• **Requests**:
• 1. According to the text on the Denmark European Parliament constituency, how many Members of the European Parliament currently represent Denmark?
• 2. From the text on the Denmark European Parliament constituency, reproduce the passage starting with "Denmark is a" and going on through "parties are allowed.".

• **Given text**:
Denmark is a European Parliament constituency for elections in the European Union covering the member state of Denmark, but not other parts of the Danish Realm such as the Faroe Islands or Greenland, which are not part of the EU. It is currently represented by fourteen Members of the European Parliament. Denmark uses the D'Hondt method of proportional representation. Electoral coalitions between two or more parties are allowed.

Current Members of the European Parliament

Elections

1979

The 1979 European election was the first direct election to the European Parliament to be held and hence the first time Denmark had voted.

1984

The 1989 European election was the second election to the European Parliament and the second for Denmark.

1989

The 1989 European election was the third election to the European Parliament and the third for Denmark. The election was held on 15 June 1989. The electoral coalitions were Social Democrats and Danish Social Liberal Party, The Conservative People's Party and Venstre, Socialist People's Party and People's Movement against the EU, (Centre Democrats and Christian Democrats), and (Progress Party) by themselves.

• **Raw data**:
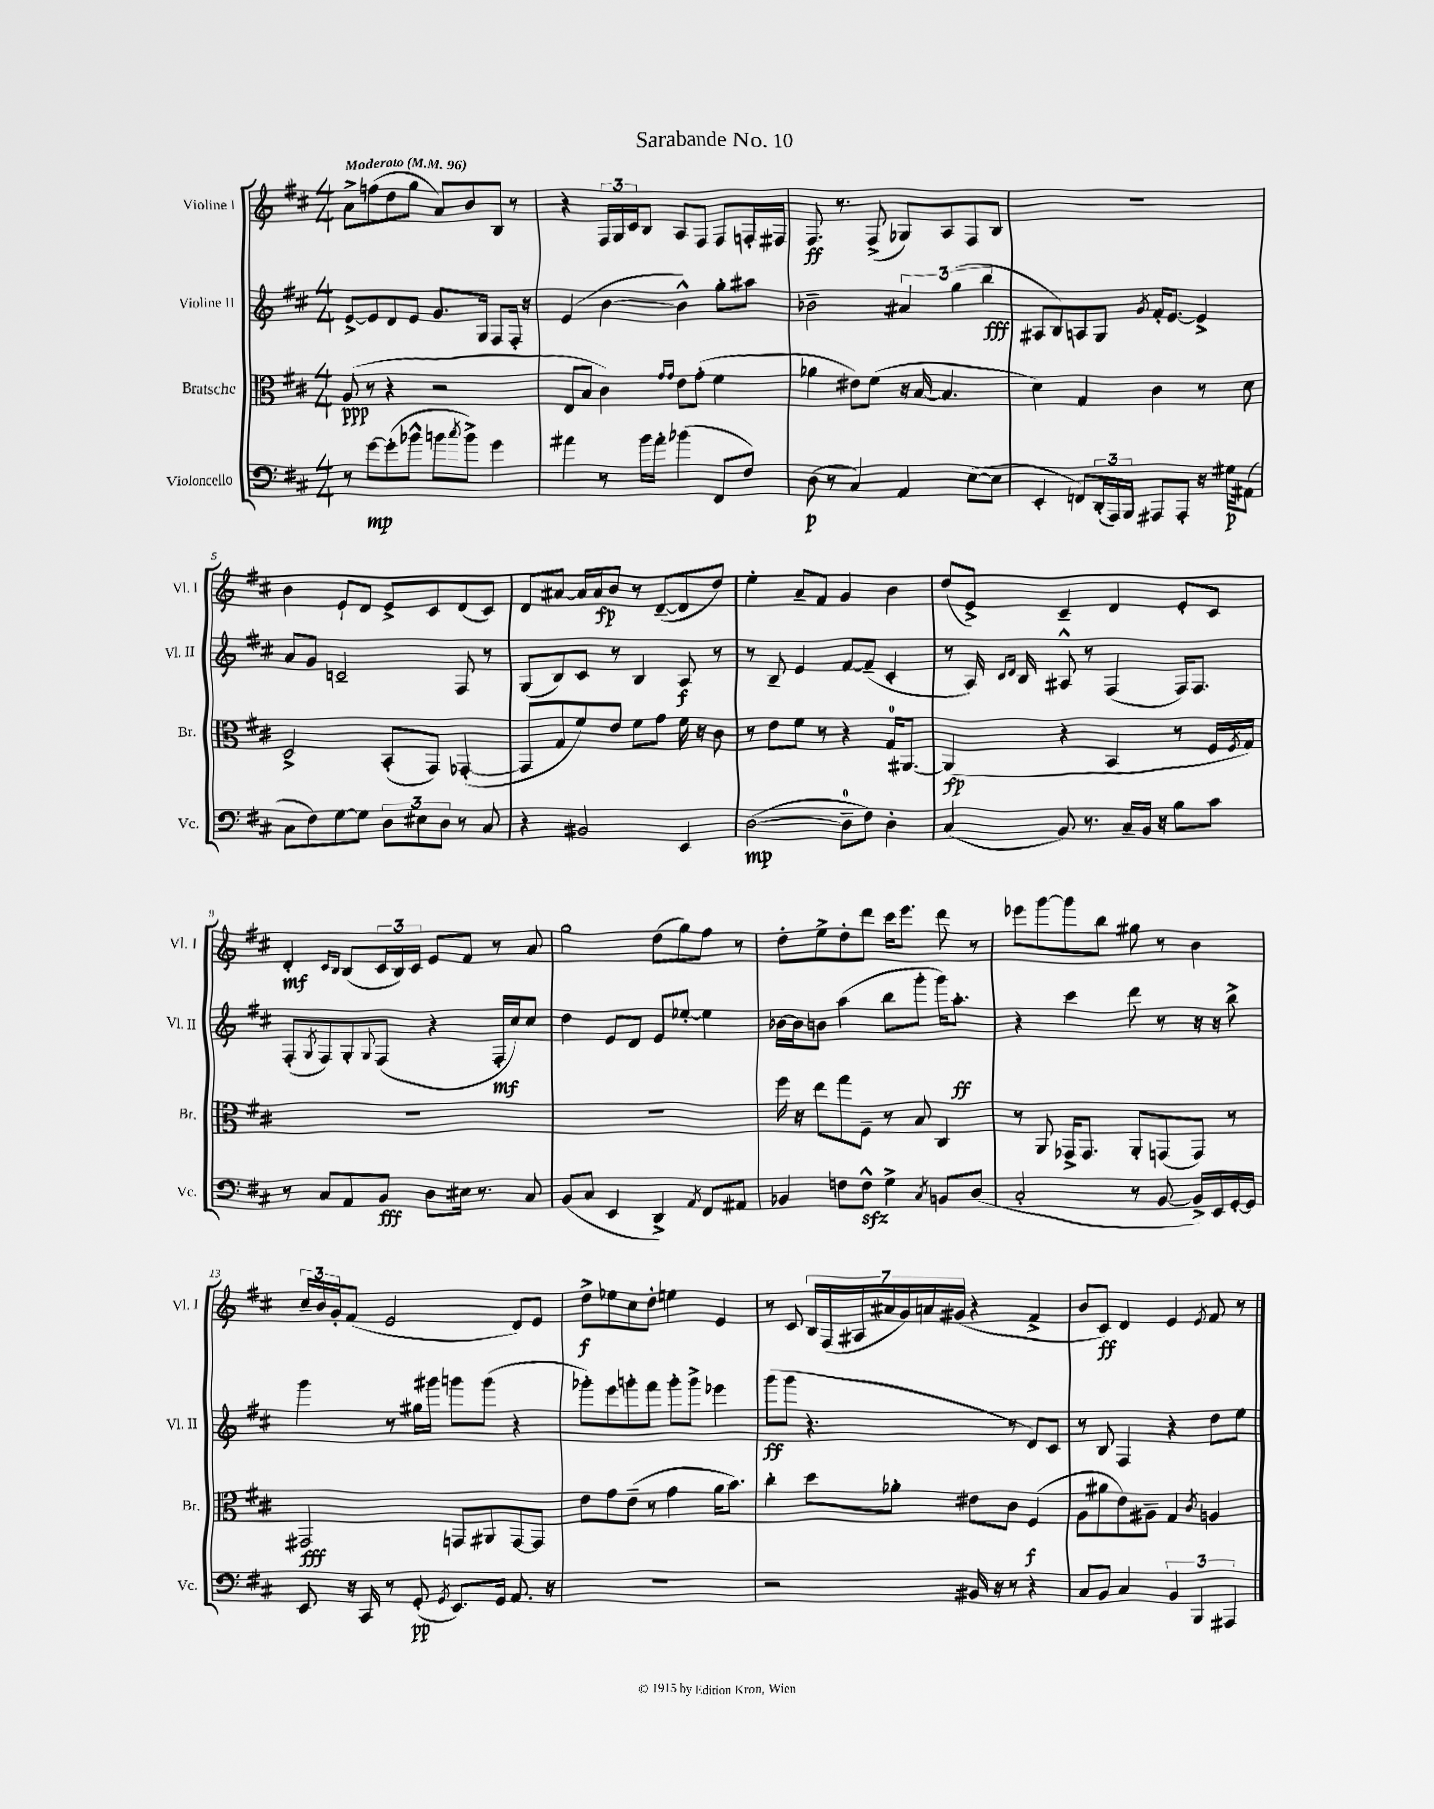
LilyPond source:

• **Task responses**:
• 1. Fourteen.

• 2.
Denmark is a European Parliament constituency for elections in the European Union covering the member state of Denmark, but not other parts of the Danish Realm such as the Faroe Islands or Greenland, which are not part of the EU. It is currently represented by fourteen Members of the European Parliament. Denmark uses the D'Hondt method of proportional representation. Electoral coalitions between two or more parties are allowed.